I wasn’t ashamed. I didn’t have the energy for shame. I knew when I was whipped.

The only reason I’d left her bedside at all was because Liam and Nell’s sisters were there, talking in hushed tones, giving me worried looks. Vivi had bought me coffee and a sandwich at the lunch stand in the lobby. I hadn’t been able to eat it. My insides had turned to stone.

I kicked my stuff into the corner of the bathroom and walked out, braving the sympathetic glances. Vivi vacated the chair near the head of Nell’s bed. I jerked my chin at it, indicating that she should sit again.

“As fucking if. Sit.” She grabbed my shoulders and pushed me into the chair. “You’re the one who’s been out there being heroic, getting shot at.”

I slumped into the chair and took Nell’s hand again—the one that wasn’t torn up, bandaged into a puffy white ball. Her hand was so cold. But so was mine. Clammy with fear. I had no heat to give her.

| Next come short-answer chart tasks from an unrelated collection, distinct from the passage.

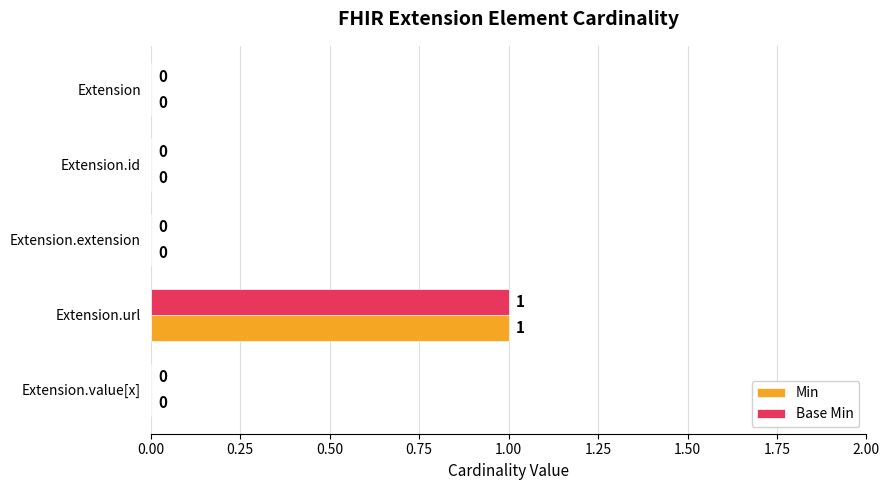

Count the Min values in the range 0 to 1.

5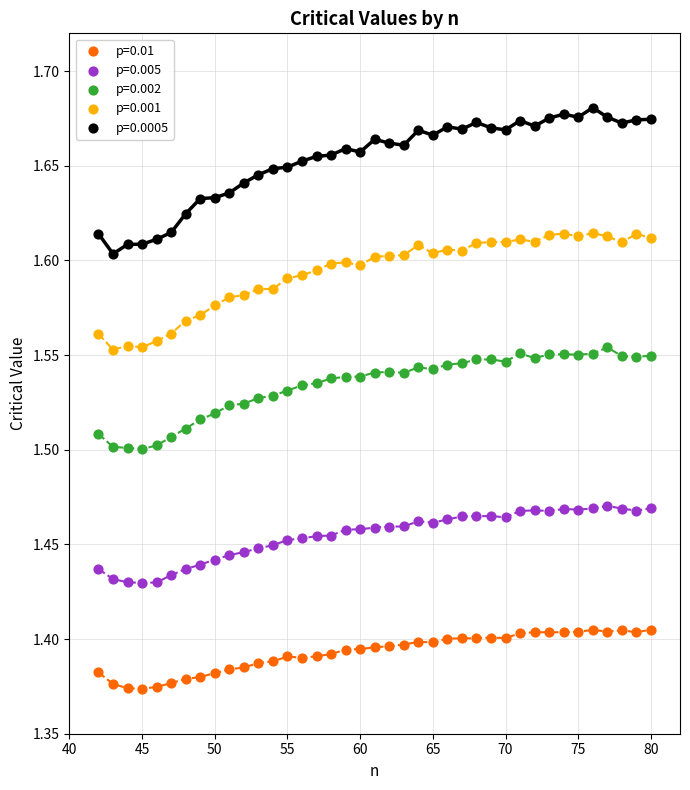

What are all the series names shown in the legend?

p=0.01, p=0.005, p=0.002, p=0.001, p=0.0005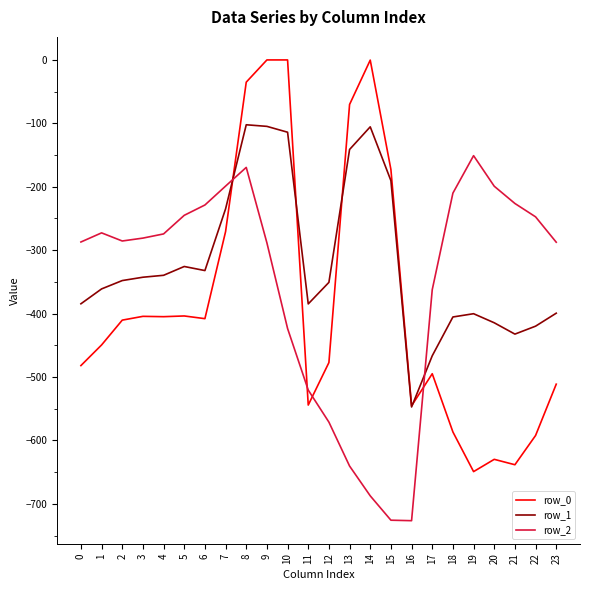

Is it true that row_2 equals -423.5 at 10?

True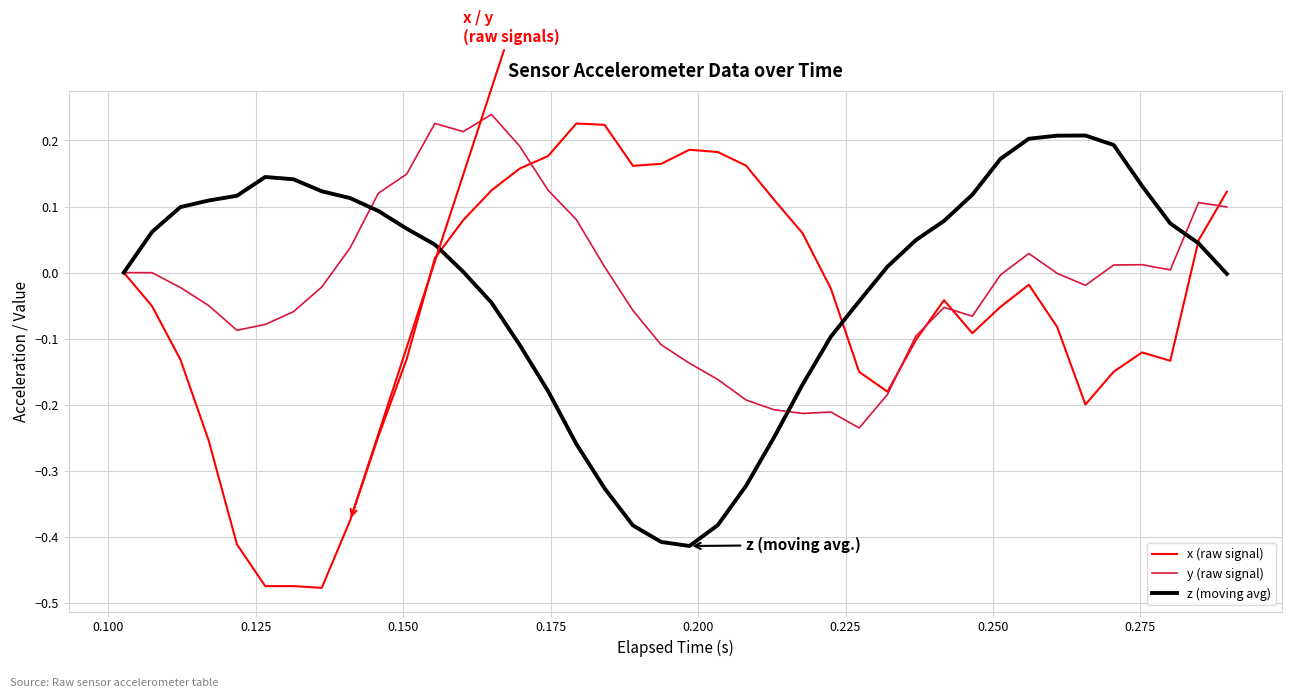

Which series has the widest spread of values?

x (raw signal)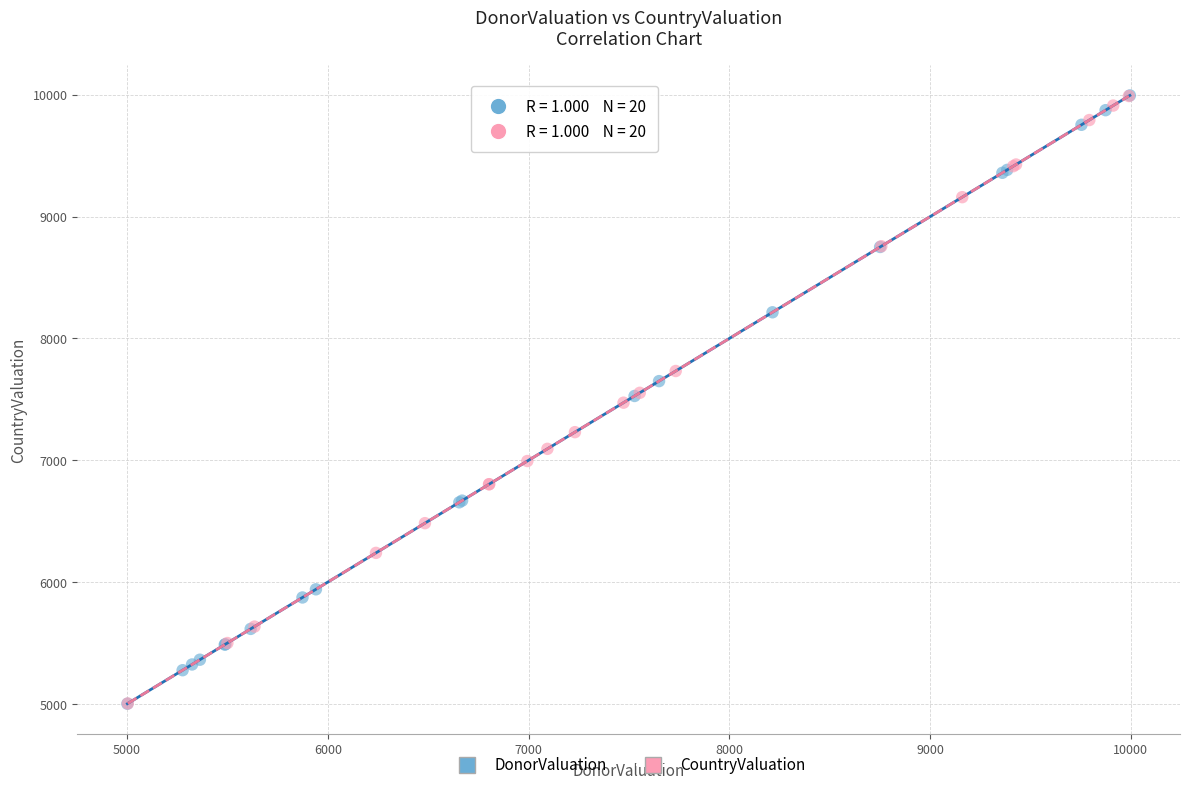

What are all the series names shown in the legend?

DonorValuation, CountryValuation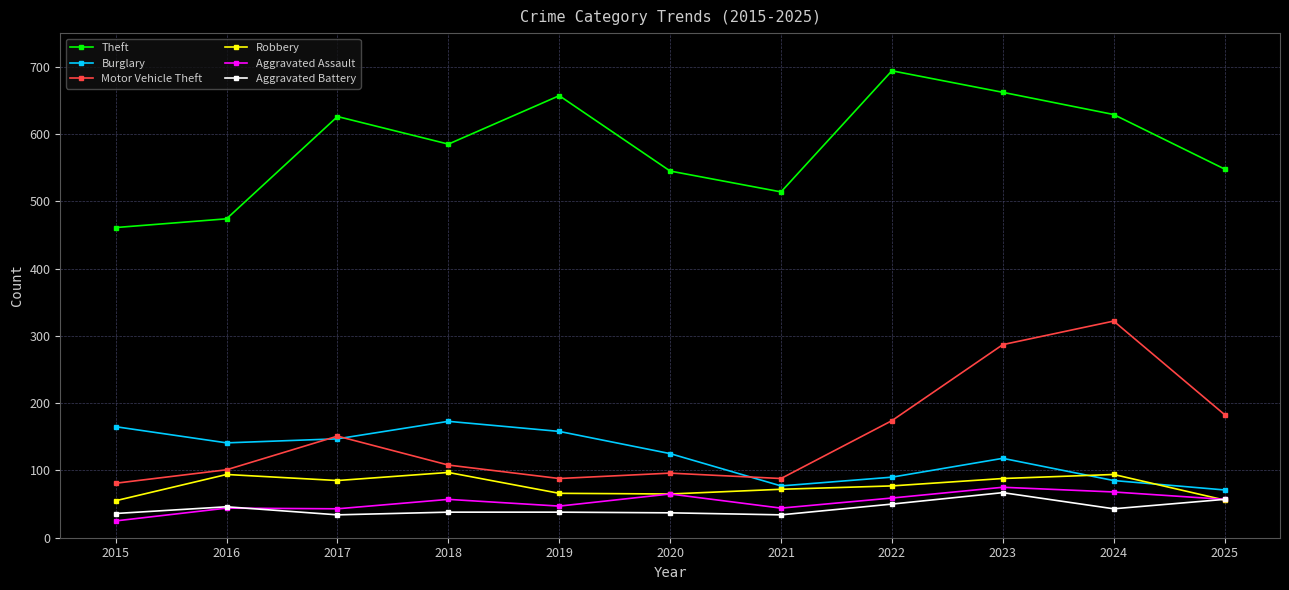

True or false: Aggravated Battery and Burglary cross at least once.

False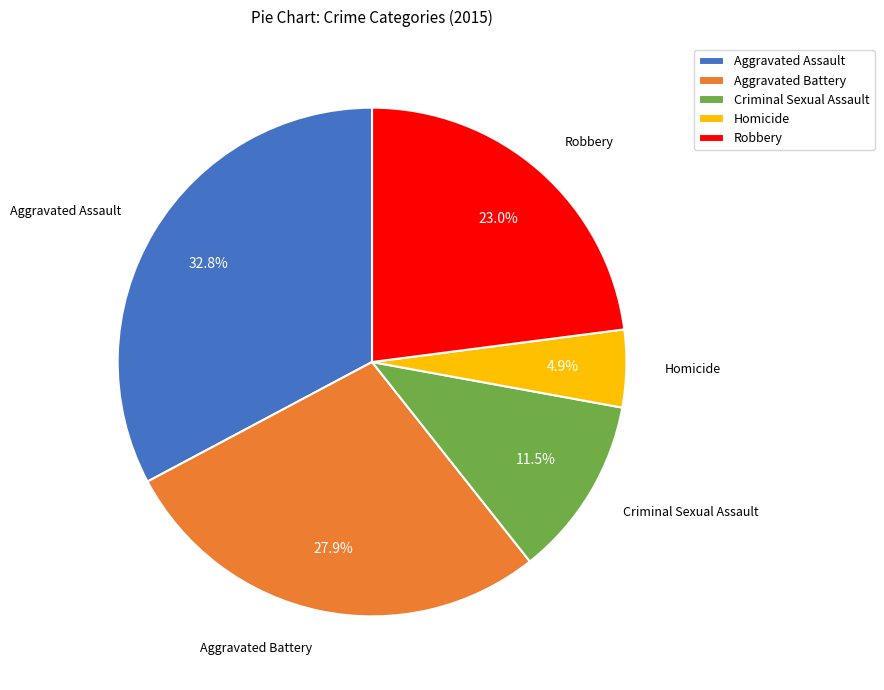

Which has a higher value, Robbery or Homicide?

Robbery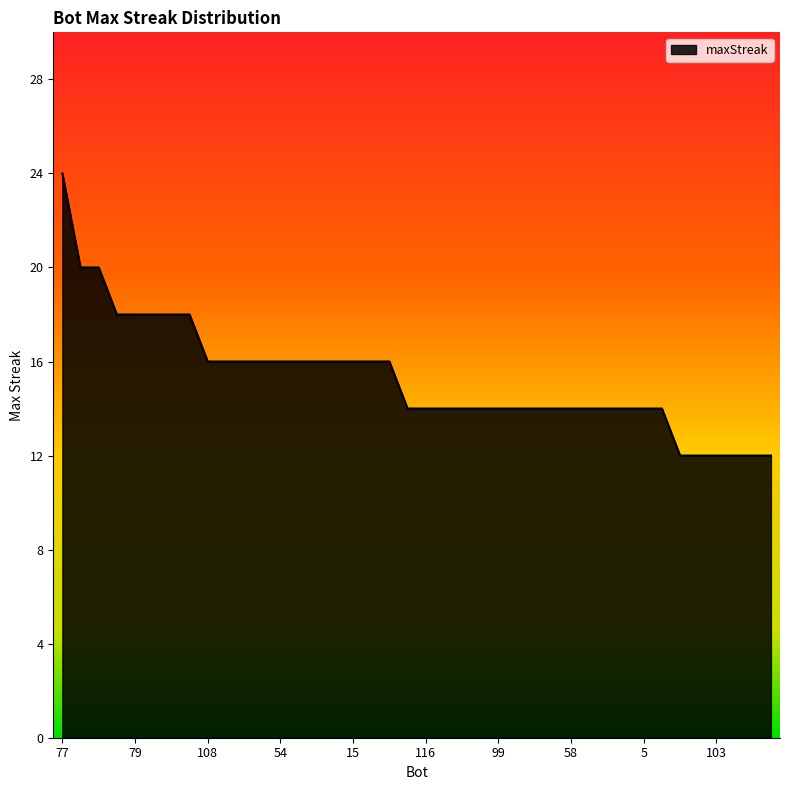

What is the difference between the maximum and minimum values?

12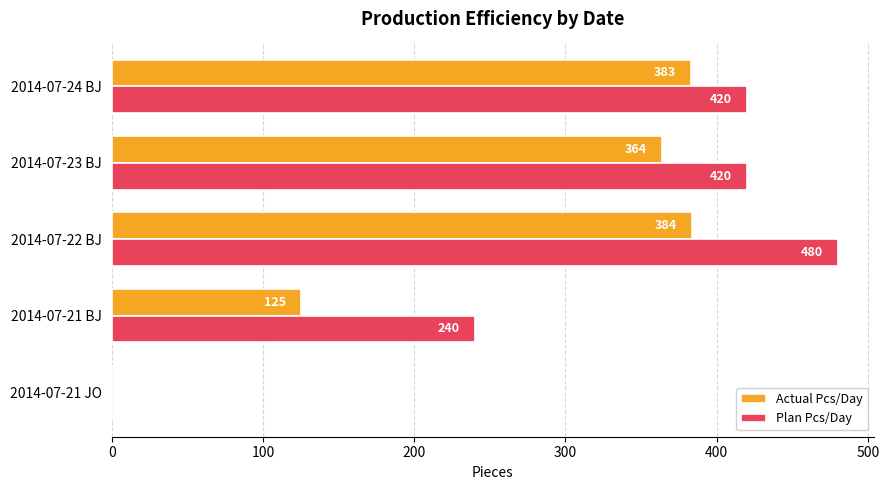

The Plan Pcs/Day series shows 413 at 2014-07-21 BJ. True or false?

False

Vivi put her hand on my shoulder, leaned over, and kissed the top of my head. “Hey. Duncan,” she said softly. “You did good. It’s going to be fine. Try to relax, okay? You’re scaring us.”

I jerked my head and hunched lower over Nell’s hand. Some time later, her fingers twitched inside mine. My heart jumped into my throat. Her eyes were fluttering open. Dazed.

Nancy and Vivi got up and came over to the other side of the bed. “Hey, sweetie,” Nancy said, her voice thick with tears.

Nell gave them a tiny smile, like the corners of her lips were too heavy to lift. Her eyes flicked to mine. I stared back, mute. A silence took over the room. An electrical charge that grew … and grew.

“Ah, maybe the three of us can just go take a little coffee break,” Vivi suggested softly. “Come on, you guys. Let’s go.”

They trooped out the door, leaving the two of us finally alone.